Integrating the AI Agent: Gemini CLI#

The Gemini CLI, an AI terminal assistant, can accelerate Jaspr development. It manages coding tasks, navigates the file system, and enforces project conventions through custom configurations called "skills."

The workflow relies on specific instructions to ensure the agent writes correct, idiomatic code.

What Are Skills?#

A Gemini CLI "skill" is a localized configuration that extends the agent's capabilities with specialized knowledge, workflows and rules. Skills provide targeted expertise for a particular domain or technology stack instead of a generalized AI prompt. Activating a skill lets developers enforce architectural constraints, mandate tool usage, and guide the agent to follow project conventions.

The Jaspr Skill#

A custom skill configuration transforms the generic AI into a specialized Jaspr developer. This defines strict rules for the agent to follow, minimizing hallucinations and ensuring alignment with current best practices.

Documentation Queries with Context7#

Because Jaspr is an evolving framework, relying on the AI's base training data often leads to outdated code patterns. The skill resolves this by mandating the Context7 MCP server as the primary documentation source.

The process involves two steps:

  1. Resolving the Library ID: The agent queries for the base Jaspr library ID (/schultek/jaspr), which indexes documentation for all Jaspr sub-packages.
  2. Pre-Code Queries: Before writing code, the agent queries the official documentation for specific examples and API references. This ensures features like server-side rendering or CSS-in-Dart are correct on the first attempt.

Ensuring Quality and Accuracy#

Beyond querying documentation, the workflow requires rigorous verification.

The Mandatory Build Step#

The Jaspr skill enforces a "no-shortcut policy." It mandates that the final action after modifying the codebase must be executing the jaspr build command.

This applies even to minor text or styling changes. Forcing a build lets the AI immediately identify unintended consequences like broken import paths or syntax errors. The agent also performs an internal pre-response check. If the build fails, it autonomously resolves the error before reporting back.
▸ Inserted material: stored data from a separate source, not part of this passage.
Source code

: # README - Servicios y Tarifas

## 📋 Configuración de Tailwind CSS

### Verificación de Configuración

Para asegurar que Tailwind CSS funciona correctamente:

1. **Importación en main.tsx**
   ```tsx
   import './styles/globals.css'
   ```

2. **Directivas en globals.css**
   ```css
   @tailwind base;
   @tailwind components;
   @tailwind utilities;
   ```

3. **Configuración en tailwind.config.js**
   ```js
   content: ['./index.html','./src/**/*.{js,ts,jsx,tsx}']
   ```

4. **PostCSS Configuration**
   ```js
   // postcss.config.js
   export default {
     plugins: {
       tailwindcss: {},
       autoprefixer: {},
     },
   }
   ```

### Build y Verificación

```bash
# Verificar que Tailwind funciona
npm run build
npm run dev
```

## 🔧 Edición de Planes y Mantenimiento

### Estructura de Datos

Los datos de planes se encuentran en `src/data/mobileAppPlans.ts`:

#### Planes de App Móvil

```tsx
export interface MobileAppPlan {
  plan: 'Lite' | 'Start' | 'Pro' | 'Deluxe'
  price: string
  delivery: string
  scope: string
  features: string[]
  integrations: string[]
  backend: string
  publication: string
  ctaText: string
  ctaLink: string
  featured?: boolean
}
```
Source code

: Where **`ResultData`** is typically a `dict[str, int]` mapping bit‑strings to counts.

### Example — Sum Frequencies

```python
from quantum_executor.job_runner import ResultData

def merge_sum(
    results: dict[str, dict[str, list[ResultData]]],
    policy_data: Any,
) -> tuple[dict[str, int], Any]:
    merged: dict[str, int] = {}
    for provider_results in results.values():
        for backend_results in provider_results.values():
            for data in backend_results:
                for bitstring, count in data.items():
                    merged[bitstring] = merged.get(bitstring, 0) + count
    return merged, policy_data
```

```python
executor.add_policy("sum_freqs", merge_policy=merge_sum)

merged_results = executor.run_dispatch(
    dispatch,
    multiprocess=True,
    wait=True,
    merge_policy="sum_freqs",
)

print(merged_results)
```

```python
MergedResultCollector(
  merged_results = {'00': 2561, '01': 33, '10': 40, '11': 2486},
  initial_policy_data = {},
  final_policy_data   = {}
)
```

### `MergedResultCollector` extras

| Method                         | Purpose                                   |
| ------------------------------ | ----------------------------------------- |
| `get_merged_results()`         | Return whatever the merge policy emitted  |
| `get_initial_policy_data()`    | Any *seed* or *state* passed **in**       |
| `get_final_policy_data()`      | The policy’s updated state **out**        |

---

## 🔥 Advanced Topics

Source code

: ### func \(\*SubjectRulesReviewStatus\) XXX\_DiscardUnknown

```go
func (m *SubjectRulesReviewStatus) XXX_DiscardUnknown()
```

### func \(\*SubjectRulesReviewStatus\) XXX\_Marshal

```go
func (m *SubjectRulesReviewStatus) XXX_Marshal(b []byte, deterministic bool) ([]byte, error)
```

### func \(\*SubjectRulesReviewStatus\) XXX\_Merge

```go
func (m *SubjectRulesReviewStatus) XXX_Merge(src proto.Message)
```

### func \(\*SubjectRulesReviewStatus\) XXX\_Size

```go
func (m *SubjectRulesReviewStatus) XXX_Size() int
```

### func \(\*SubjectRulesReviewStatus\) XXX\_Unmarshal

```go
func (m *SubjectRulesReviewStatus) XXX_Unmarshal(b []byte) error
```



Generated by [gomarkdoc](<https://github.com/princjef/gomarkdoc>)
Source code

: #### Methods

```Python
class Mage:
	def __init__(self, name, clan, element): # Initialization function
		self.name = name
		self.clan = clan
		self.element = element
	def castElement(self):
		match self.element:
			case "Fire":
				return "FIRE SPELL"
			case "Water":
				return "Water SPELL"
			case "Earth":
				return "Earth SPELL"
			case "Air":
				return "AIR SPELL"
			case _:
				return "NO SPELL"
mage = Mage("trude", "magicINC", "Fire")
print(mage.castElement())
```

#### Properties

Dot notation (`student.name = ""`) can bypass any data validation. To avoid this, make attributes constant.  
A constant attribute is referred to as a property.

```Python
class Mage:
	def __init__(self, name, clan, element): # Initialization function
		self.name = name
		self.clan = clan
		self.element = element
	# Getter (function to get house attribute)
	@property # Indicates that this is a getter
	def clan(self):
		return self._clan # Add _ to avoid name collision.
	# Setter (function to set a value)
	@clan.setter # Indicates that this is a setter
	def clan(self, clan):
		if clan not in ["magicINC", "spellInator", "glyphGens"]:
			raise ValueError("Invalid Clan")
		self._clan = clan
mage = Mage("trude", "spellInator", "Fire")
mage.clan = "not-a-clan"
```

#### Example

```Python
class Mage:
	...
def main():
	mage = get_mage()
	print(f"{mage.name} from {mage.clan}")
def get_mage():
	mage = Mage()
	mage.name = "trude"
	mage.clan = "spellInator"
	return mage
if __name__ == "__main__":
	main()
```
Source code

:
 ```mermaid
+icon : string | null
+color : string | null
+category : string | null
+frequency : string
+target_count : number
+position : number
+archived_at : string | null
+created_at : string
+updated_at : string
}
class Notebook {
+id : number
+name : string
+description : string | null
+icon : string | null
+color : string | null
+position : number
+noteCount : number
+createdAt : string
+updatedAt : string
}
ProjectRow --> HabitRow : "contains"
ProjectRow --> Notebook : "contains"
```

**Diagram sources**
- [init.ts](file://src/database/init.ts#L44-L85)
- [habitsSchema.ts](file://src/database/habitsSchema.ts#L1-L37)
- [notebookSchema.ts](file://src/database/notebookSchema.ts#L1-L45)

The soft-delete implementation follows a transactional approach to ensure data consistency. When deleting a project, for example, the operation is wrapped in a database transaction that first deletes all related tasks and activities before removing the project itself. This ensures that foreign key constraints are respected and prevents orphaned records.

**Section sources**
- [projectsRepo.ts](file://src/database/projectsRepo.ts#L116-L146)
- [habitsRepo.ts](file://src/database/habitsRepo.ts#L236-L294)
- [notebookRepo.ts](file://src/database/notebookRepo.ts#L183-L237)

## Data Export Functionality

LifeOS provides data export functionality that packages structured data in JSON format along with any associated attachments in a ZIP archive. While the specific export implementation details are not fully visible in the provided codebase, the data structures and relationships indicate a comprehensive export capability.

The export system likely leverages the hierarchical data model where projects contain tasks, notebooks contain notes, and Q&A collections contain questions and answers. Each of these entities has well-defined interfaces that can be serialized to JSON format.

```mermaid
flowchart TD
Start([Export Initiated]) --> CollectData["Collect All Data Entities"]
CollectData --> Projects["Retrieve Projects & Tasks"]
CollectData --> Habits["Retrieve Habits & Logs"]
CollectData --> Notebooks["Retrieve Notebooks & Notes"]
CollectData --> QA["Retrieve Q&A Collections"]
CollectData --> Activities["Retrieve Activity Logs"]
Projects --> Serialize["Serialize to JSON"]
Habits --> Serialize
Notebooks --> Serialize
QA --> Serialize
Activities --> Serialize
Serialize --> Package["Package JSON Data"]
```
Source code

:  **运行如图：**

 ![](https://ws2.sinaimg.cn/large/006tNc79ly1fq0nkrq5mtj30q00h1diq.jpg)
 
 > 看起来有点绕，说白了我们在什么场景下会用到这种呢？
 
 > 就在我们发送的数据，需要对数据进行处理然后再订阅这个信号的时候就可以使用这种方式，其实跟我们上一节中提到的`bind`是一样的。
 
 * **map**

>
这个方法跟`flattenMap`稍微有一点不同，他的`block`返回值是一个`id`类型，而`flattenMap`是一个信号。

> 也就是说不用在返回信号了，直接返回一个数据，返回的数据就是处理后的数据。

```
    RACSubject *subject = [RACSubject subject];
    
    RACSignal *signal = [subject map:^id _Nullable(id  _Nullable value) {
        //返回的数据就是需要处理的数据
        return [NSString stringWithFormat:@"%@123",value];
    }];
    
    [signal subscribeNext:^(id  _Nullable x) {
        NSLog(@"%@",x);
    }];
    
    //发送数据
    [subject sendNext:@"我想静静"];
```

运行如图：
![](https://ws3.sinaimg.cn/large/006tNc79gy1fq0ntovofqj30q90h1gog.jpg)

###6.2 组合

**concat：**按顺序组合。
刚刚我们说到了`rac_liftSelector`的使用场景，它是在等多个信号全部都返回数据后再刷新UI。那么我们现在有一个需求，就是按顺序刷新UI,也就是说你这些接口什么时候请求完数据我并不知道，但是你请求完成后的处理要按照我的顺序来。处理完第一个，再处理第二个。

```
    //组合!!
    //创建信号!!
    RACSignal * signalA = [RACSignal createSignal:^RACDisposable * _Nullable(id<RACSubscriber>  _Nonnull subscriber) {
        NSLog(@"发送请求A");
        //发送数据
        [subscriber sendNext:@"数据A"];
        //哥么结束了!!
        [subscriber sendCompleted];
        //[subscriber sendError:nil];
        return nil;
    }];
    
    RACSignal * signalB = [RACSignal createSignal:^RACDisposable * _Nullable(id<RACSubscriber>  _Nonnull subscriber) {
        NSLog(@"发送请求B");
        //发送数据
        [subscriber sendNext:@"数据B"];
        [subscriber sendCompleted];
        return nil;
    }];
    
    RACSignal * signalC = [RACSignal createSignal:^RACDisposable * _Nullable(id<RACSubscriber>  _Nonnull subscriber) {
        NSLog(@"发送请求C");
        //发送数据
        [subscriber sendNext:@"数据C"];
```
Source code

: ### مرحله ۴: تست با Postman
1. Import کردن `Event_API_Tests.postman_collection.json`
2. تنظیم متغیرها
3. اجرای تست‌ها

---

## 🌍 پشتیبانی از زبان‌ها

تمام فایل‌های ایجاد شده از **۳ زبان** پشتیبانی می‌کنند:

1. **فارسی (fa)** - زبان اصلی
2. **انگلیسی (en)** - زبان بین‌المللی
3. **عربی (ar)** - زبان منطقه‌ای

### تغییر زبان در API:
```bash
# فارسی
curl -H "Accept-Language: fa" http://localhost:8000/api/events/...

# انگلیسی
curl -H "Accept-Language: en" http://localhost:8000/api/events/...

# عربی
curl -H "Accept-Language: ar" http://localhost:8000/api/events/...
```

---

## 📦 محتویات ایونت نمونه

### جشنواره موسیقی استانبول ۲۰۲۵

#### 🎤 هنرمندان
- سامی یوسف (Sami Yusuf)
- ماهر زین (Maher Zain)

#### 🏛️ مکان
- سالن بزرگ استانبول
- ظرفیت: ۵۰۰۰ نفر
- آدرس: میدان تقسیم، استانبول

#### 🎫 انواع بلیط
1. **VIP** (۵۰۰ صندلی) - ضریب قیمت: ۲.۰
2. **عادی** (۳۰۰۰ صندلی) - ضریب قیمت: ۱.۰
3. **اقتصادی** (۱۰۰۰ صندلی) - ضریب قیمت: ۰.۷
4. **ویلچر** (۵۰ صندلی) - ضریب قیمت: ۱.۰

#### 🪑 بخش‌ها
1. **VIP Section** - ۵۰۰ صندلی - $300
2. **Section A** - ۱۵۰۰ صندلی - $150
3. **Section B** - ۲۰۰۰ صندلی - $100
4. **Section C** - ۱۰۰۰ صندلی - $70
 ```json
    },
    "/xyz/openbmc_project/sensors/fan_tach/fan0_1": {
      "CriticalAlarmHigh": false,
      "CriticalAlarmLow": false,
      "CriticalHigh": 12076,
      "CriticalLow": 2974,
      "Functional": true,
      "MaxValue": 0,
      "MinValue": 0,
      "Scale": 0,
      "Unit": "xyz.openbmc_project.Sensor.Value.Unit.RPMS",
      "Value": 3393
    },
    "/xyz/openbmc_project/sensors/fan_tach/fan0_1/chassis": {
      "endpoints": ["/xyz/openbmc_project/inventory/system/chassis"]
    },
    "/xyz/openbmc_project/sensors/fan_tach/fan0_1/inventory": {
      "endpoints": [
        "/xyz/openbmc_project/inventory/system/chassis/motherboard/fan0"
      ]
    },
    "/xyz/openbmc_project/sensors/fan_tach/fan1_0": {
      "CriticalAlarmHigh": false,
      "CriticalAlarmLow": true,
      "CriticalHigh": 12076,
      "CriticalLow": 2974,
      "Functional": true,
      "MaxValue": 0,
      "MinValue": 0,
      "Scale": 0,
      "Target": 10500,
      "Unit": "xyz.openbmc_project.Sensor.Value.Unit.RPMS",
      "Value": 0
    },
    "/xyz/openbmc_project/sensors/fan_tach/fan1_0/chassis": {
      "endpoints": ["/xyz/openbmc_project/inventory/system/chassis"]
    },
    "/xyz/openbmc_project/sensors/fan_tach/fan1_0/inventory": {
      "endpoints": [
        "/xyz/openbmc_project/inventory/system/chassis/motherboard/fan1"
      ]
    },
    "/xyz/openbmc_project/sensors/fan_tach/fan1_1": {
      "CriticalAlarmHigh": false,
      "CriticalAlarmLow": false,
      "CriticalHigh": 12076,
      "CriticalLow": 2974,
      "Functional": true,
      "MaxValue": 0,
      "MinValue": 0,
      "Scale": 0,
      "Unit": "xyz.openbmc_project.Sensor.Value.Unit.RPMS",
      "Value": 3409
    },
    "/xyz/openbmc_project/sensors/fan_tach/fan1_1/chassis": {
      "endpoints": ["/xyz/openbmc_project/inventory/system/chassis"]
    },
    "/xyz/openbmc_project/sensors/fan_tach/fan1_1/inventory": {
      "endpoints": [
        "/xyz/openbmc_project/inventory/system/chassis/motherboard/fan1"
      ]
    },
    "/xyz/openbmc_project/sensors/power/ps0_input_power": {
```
This self-healing loop keeps the project in a compilable state.

Developers also rely on tools like dart analyze to ensure code quality, which the agent can incorporate into its verification process.

Automating Asset Generation#

A complete website requires assets like Open Graph images for social sharing. The Gemini CLI uses a zero-dependency workflow to generate these natively on macOS with built-in tools.

This process uses the "square canvas" pattern to overcome limitations in the macOS qlmanage utility, which tends to distort rectangular SVGs into square thumbnails:

  1. Creating the SVG: The agent generates a perfectly square SVG canvas, like 1200x1200px, and centers the target rectangular content, like 1200x630px, within it.
  2. Rendering: The qlmanage tool processes the square SVG into an undistorted, square PNG.
  3. Cropping: The sips (Scriptable Image Processing System) tool performs a centered crop, removing the top and bottom margins to produce the correctly proportioned hero image.

This use of native tools eliminates the need for external image processing libraries.

Conclusion#

Combining Dart, Jaspr and a highly constrained AI agent presents a powerful paradigm for web development. Developers can build fast and secure websites by using Dart's multi-platform strengths and Jaspr's isomorphic static site generation. Integrating an AI assistant like the Gemini CLI—guided by custom skills, Context7 documentation and mandatory build verifications—ensures the resulting codebase remains accurate, idiomatic and maintainable.

Explore the open-source repository for the project discussed in this article on GitHub: AlexanderThiele/thiele-website.